Image input is torch.Size([1, 4, 224, 224]), numeric input (48 landmarks with 2 coordinates each) torch.Size([1, 48, 2]) and a label with torch.Size([1]).
class MixedNetwork(nn.Module):
def __init__(self):
super(MixedNetwork, self).__init__()
image_modules = list(models.resnet18().children())[:-1]
self.image_features = nn.Sequential(*image_modules)

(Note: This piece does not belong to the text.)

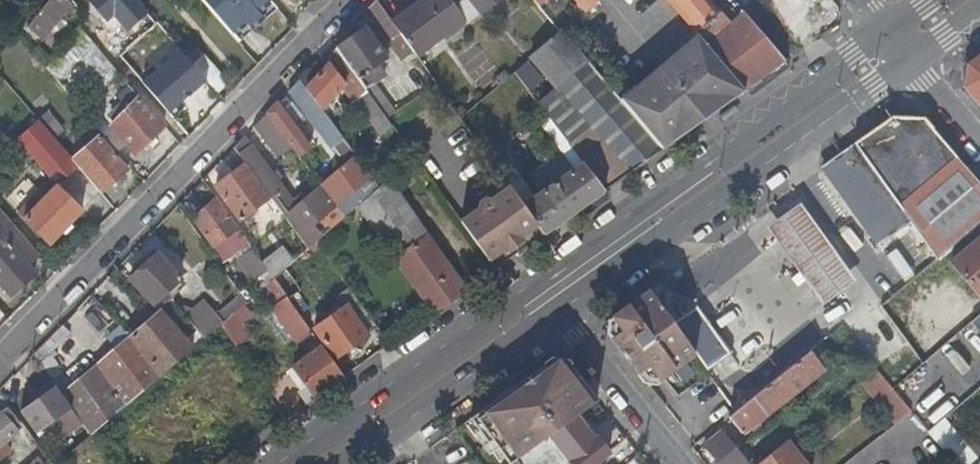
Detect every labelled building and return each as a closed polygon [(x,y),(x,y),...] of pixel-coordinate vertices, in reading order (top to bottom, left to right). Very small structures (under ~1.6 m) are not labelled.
[(24,29),(39,42),(69,4),(65,0),(46,0),(24,29)] [(127,0),(98,0),(88,9),(102,23),(125,2),(127,0)] [(236,43),(276,9),(269,0),(199,0),(236,43)] [(401,60),(413,51),(392,23),(376,0),(366,11),(401,60)] [(465,21),(450,0),(424,0),(392,23),(413,51),(416,56),(465,21)] [(465,21),(467,24),(498,0),(450,0),(465,21)] [(587,9),(598,0),(580,0),(587,9)] [(708,0),(679,0),(671,6),(701,37),(746,89),(785,58),(744,11),(729,23),(708,0)] [(762,0),(735,0),(744,11),(785,58),(787,60),(795,54),(805,47),(762,0)] [(137,25),(145,33),(156,23),(148,15),(137,25)] [(157,47),(168,37),(156,23),(145,33),(157,47)] [(365,27),(337,48),(358,78),(387,57),(365,27)] [(558,86),(587,61),(561,31),(531,56),(557,87),(558,86)] [(701,37),(618,96),(663,148),(665,147),(672,140),(682,100),(726,102),(745,90),(746,89),(701,37)] [(110,70),(116,65),(97,43),(87,52),(106,74),(110,70)] [(363,111),(375,101),(361,82),(358,78),(337,48),(324,61),(328,65),(329,63),(346,84),(342,88),(351,100),(346,104),(355,116),(363,111)] [(192,59),(219,91),(229,81),(202,50),(192,59)] [(968,62),(964,87),(979,107),(979,53),(968,62)] [(121,60),(116,65),(110,70),(128,90),(139,81),(137,79),(121,60)] [(558,86),(563,88),(592,67),(587,61),(558,86)] [(329,63),(328,65),(306,88),(321,108),(342,88),(346,84),(329,63)] [(592,124),(568,141),(584,161),(596,175),(605,188),(663,148),(618,96),(592,67),(563,88),(592,124)] [(147,88),(155,81),(146,71),(137,79),(139,81),(146,89),(147,88)] [(162,75),(155,81),(147,88),(183,130),(198,117),(162,75)] [(369,77),(361,82),(375,101),(377,104),(381,101),(376,93),(378,89),(369,77)] [(331,146),(342,137),(321,108),(306,88),(299,80),(267,113),(291,145),(299,155),(323,136),(331,146)] [(165,125),(138,99),(109,127),(135,155),(165,125)] [(682,100),(672,140),(726,102),(682,100)] [(380,135),(393,126),(387,117),(377,104),(375,101),(363,111),(380,135)] [(49,112),(38,121),(39,122),(53,137),(63,129),(49,112)] [(279,154),(291,145),(267,113),(256,125),(279,154)] [(531,172),(543,190),(584,161),(568,141),(546,113),(538,119),(563,149),(531,172)] [(979,222),(979,183),(925,118),(893,116),(854,143),(928,246),(937,259),(979,222)] [(56,186),(78,167),(72,160),(53,137),(39,122),(17,141),(27,153),(56,186)] [(99,136),(72,160),(78,167),(100,192),(127,168),(99,136)] [(282,188),(276,180),(271,173),(244,137),(234,147),(246,164),(271,197),(282,188)] [(27,153),(17,141),(8,149),(19,161),(27,153)] [(896,269),(928,246),(854,143),(823,165),(896,269)] [(360,193),(341,210),(346,216),(349,214),(359,205),(380,187),(371,175),(356,155),(322,185),(337,204),(355,188),(360,193)] [(373,225),(378,232),(409,209),(404,202),(431,179),(415,157),(380,187),(359,205),(373,225)] [(543,190),(523,203),(532,215),(538,224),(544,232),(591,198),(605,188),(596,175),(584,161),(543,190)] [(280,232),(291,224),(285,216),(271,197),(246,164),(215,187),(240,220),(260,205),(280,232)] [(271,173),(276,180),(280,177),(275,169),(271,173)] [(523,203),(509,184),(491,198),(491,197),(484,196),(479,200),(479,206),(479,207),(461,220),(489,259),(505,248),(538,224),(532,215),(523,203)] [(322,185),(305,199),(300,204),(296,207),(285,216),(291,224),(295,231),(309,249),(316,243),(323,236),(313,224),(337,204),(322,185)] [(81,211),(56,186),(23,219),(48,244),(81,211)] [(285,216),(296,207),(282,188),(271,197),(285,216)] [(300,204),(305,199),(302,195),(297,200),(300,204)] [(227,241),(238,230),(217,199),(193,222),(211,248),(224,237),(227,241)] [(800,203),(769,225),(776,235),(824,302),(855,280),(800,203)] [(373,225),(359,205),(349,214),(363,233),(373,225)] [(378,232),(434,311),(466,288),(409,209),(378,232)] [(9,295),(33,273),(25,264),(38,253),(0,210),(0,286),(9,295)] [(285,238),(295,231),(291,224),(280,232),(285,238)] [(544,232),(538,224),(505,248),(489,259),(495,267),(544,232)] [(952,261),(979,294),(979,239),(952,261)] [(157,255),(129,281),(152,306),(180,279),(157,255)] [(274,258),(265,266),(268,270),(274,279),(282,272),(283,271),(274,258)] [(268,270),(241,293),(247,302),(264,288),(274,279),(268,270)] [(298,294),(282,272),(274,279),(290,301),(298,294)] [(272,307),(275,312),(290,301),(274,279),(264,288),(276,305),(272,307)] [(665,292),(660,284),(654,289),(659,296),(665,292)] [(645,302),(654,295),(650,290),(640,296),(645,302)] [(204,301),(185,317),(204,339),(220,325),(228,319),(237,311),(247,302),(241,293),(216,315),(204,301)] [(621,328),(609,337),(647,387),(695,353),(654,295),(645,302),(640,296),(613,316),(621,328)] [(882,305),(893,321),(900,316),(888,300),(882,305)] [(295,339),(310,328),(290,301),(275,312),(295,339)] [(368,333),(378,326),(365,308),(355,315),(347,305),(315,328),(336,357),(368,334),(368,333)] [(241,316),(237,311),(228,319),(232,323),(241,316)] [(161,313),(131,338),(160,377),(192,350),(161,313)] [(621,328),(613,316),(607,320),(605,332),(609,337),(621,328)] [(903,334),(923,363),(937,351),(917,324),(903,334)] [(38,363),(46,355),(68,333),(61,326),(32,355),(38,363)] [(838,344),(849,335),(842,327),(831,335),(838,344)] [(117,350),(62,397),(71,409),(72,410),(90,436),(160,377),(131,338),(121,329),(109,339),(117,350)] [(344,375),(322,346),(292,368),(304,384),(297,389),(306,402),(344,375)] [(817,346),(728,416),(742,433),(750,426),(753,430),(761,424),(757,421),(830,361),(817,346)] [(64,379),(46,355),(38,363),(54,386),(64,379)] [(578,413),(596,401),(564,363),(551,359),(471,417),(489,441),(493,438),(510,462),(578,413)] [(911,411),(877,369),(860,382),(895,424),(911,411)] [(62,397),(55,387),(20,412),(36,434),(71,409),(62,397)] [(578,413),(510,462),(508,463),(593,463),(608,451),(597,436),(594,438),(586,428),(588,426),(578,413)] [(2,414),(0,415),(0,462),(13,450),(8,444),(19,434),(2,414)] [(962,463),(966,463),(978,454),(947,415),(932,428),(962,463)] [(721,463),(750,463),(722,430),(705,445),(721,463)] [(787,440),(763,459),(757,463),(806,463),(787,440)]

self.landmark_features = nn.Sequential(
nn.Linear(in_features=2,out_features=16,bias=False),
nn.ReLU(inplace=True),
nn.Dropout(p=0.25),
nn.Linear(in_features=16,out_features=2,bias=False),
nn.ReLU(inplace=True),
nn.Dropout(p=0.25))
self.combined_features = nn.Sequential(
nn.Linear(32,16),
nn.ReLU(),
nn.Linear(16,2)
)
def forward(self, image, landmarks):
a = self.image_features(image)
b = self.landmark_features(landmarks)
x = torch.cat((a.view(a.size(0), -1), b.view(b.size(0), -1)), dim=1)
x = self.combined_features(x)
x = F.sigmoid(x)
return x
I keep getting the error:
RuntimeError: Expected 3D (unbatched) or 4D (batched) input to conv2d, but got input of size: [1, 1, 4, 224, 224]
Here I don’t understand why there’s an extra one in the size - the input tensor is [1, 4, 224, 224]. Secondly, the picture is colored, so 4 channels are okay for resnet18, right?